How do you split your time between commercial design work and your fine art practice? I’ve had a design studio for about four years now. And I have a variety of clients, mainly lifestyle brands. Most are month to month and consistent, so I know how many hours I need to dedicate to them every week. I try to schedule a day during the week to work on those projects, or sometimes I’ll dedicate an entire week to one project, like a website.
Having my design studio as a buffer allows me the freedom to create whatever I feel like creating without the pressure of, I need to sell this in order to pay the bills. So if I’m planning a painting trip, my goal is to focus on painting and to do minimal client work.

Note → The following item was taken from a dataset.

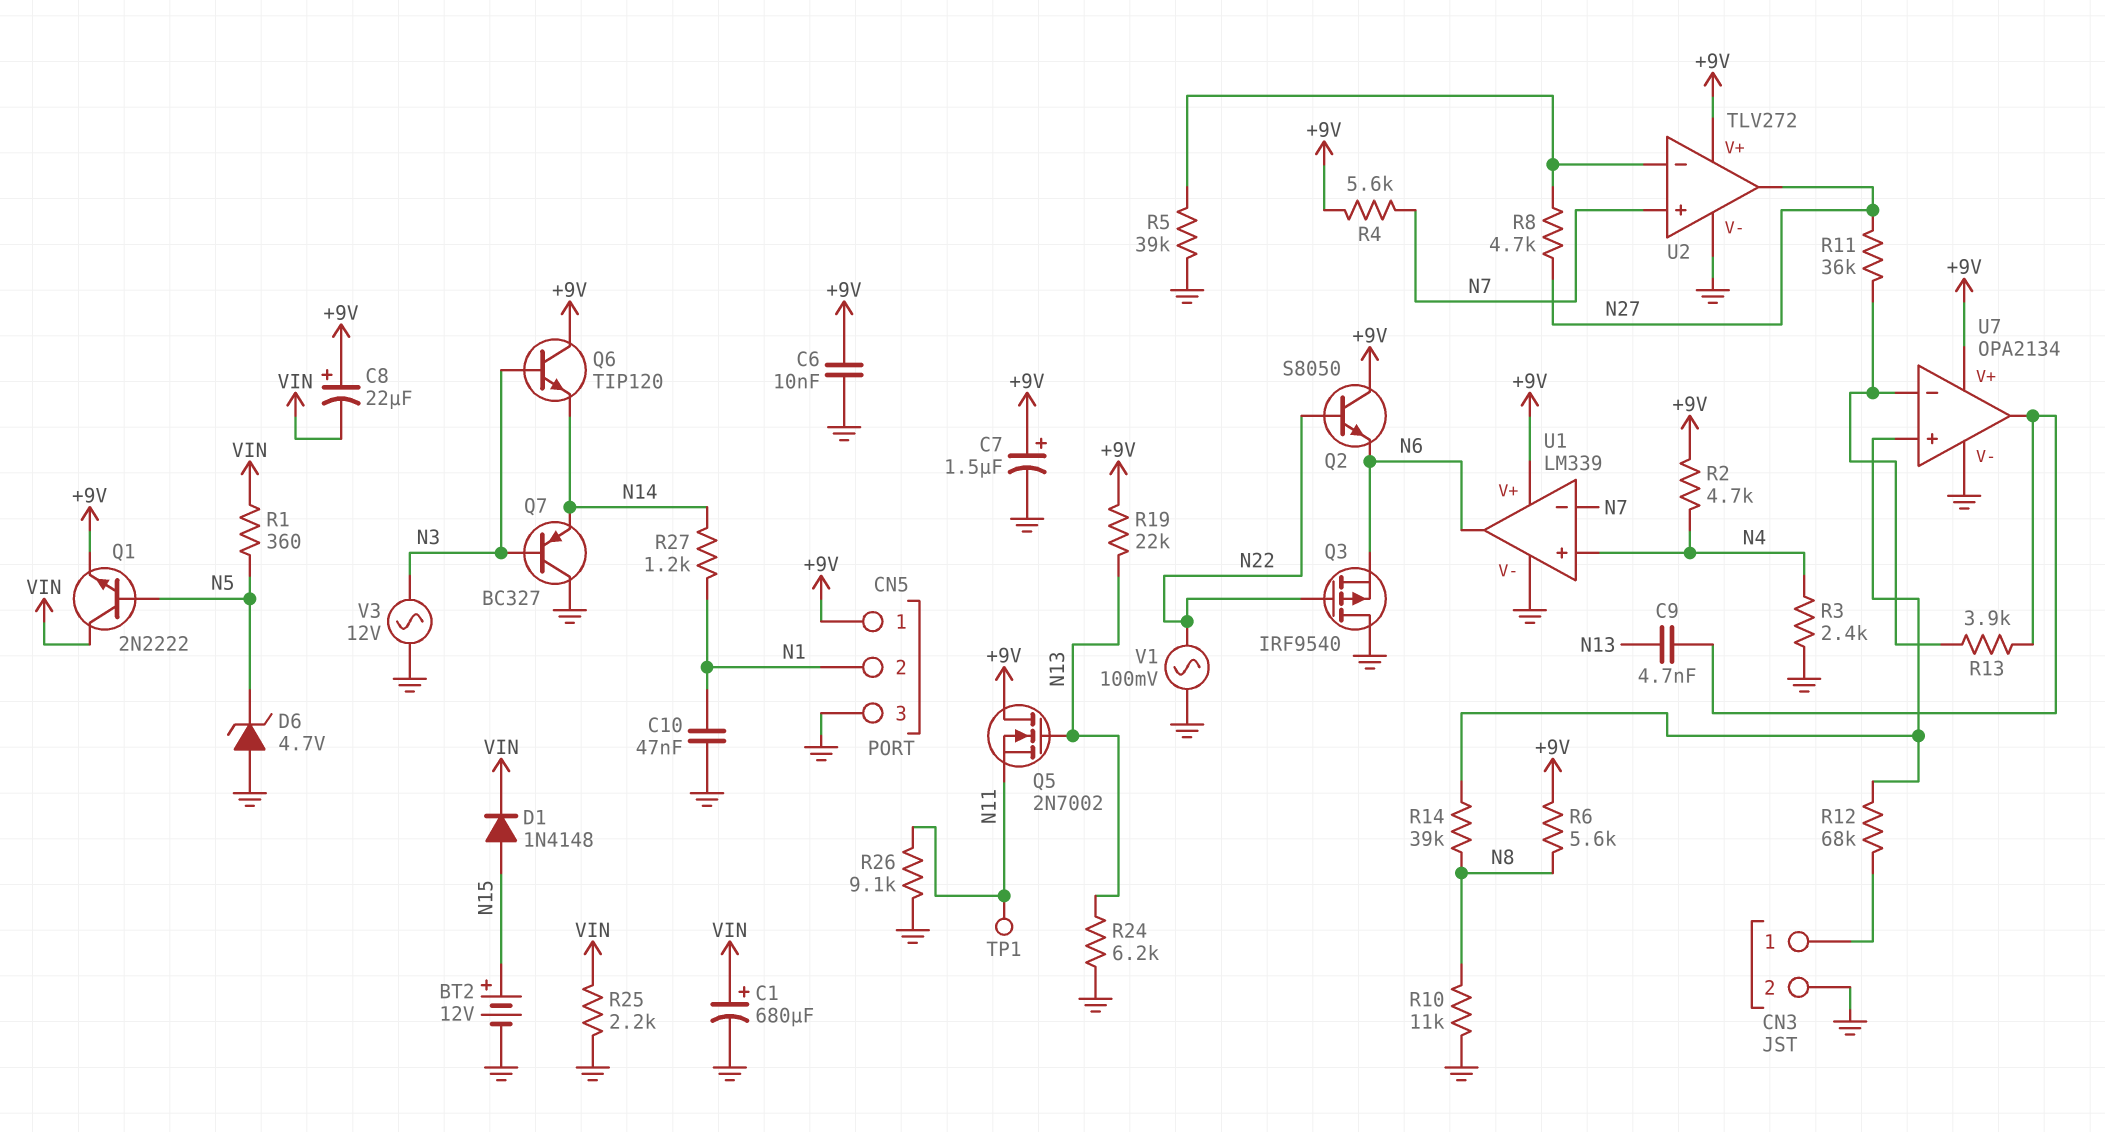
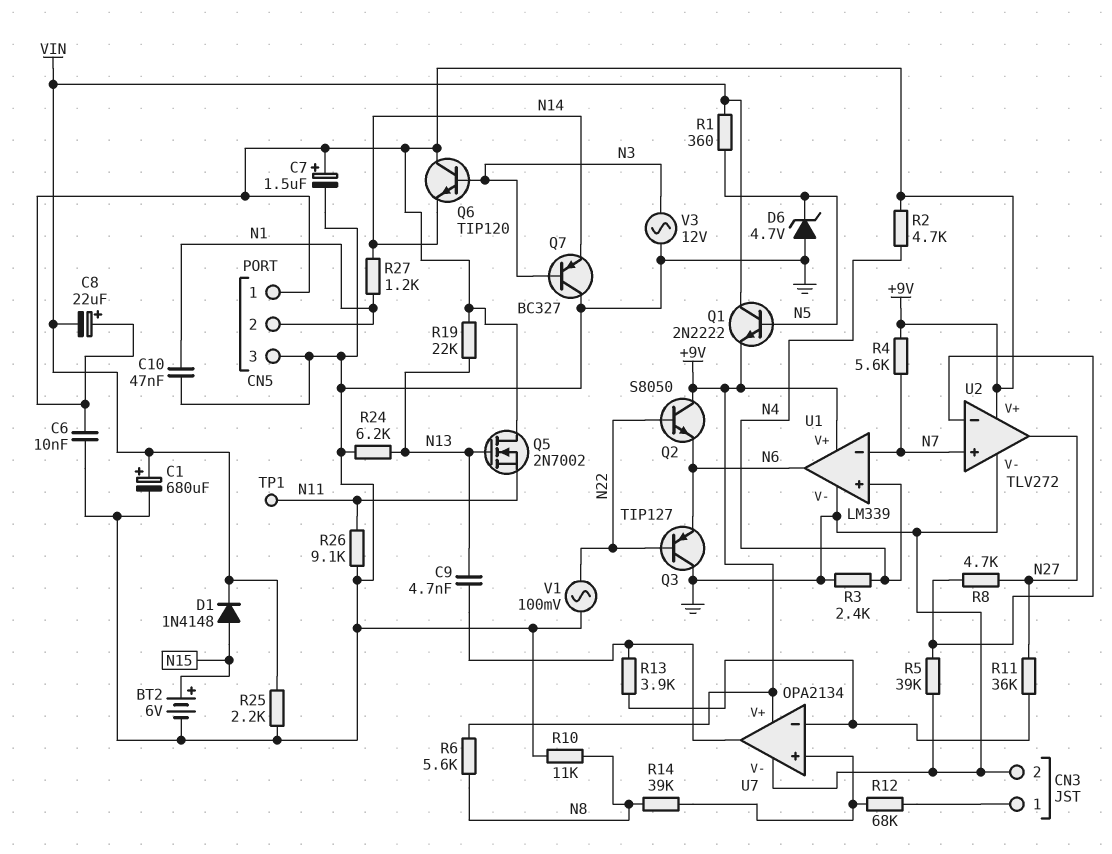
BT2: 12V (plus N15, minus GND) -> 6V (plus N15, minus GND)
Q3: PMOS IRF9540 (G N22, D GND, S N6) -> PNP TIP127 (B N22, C GND, E N6)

I try to be as balanced as I can be, but it’s really project by project. It ebbs and flows. I’m not a nine-to-fiver, and never will be. Having the freedom to come and go, to travel whenever I want, or to just get coffee and read a book, is so important for my own creativity and personal happiness.
Are you creatively satisfied? As an artist, it’s about working hard so that I have the time and freedom I need to keep pushing my limits. Even though my residency in Joseph was brief, I feel like I grew so much. It makes me wonder whether I should spend half of every month in the woods. Or, at least a week. I’m most satisfied when I’m creating like that, out in nature—there are so many ways to detach. It’s rejuvenating and absolutely magical.
“I’m not a nine-to-fiver…Having the freedom to come and go, to travel whenever I want, or to just get coffee and read a book, is so important for my own creativity and personal happiness.”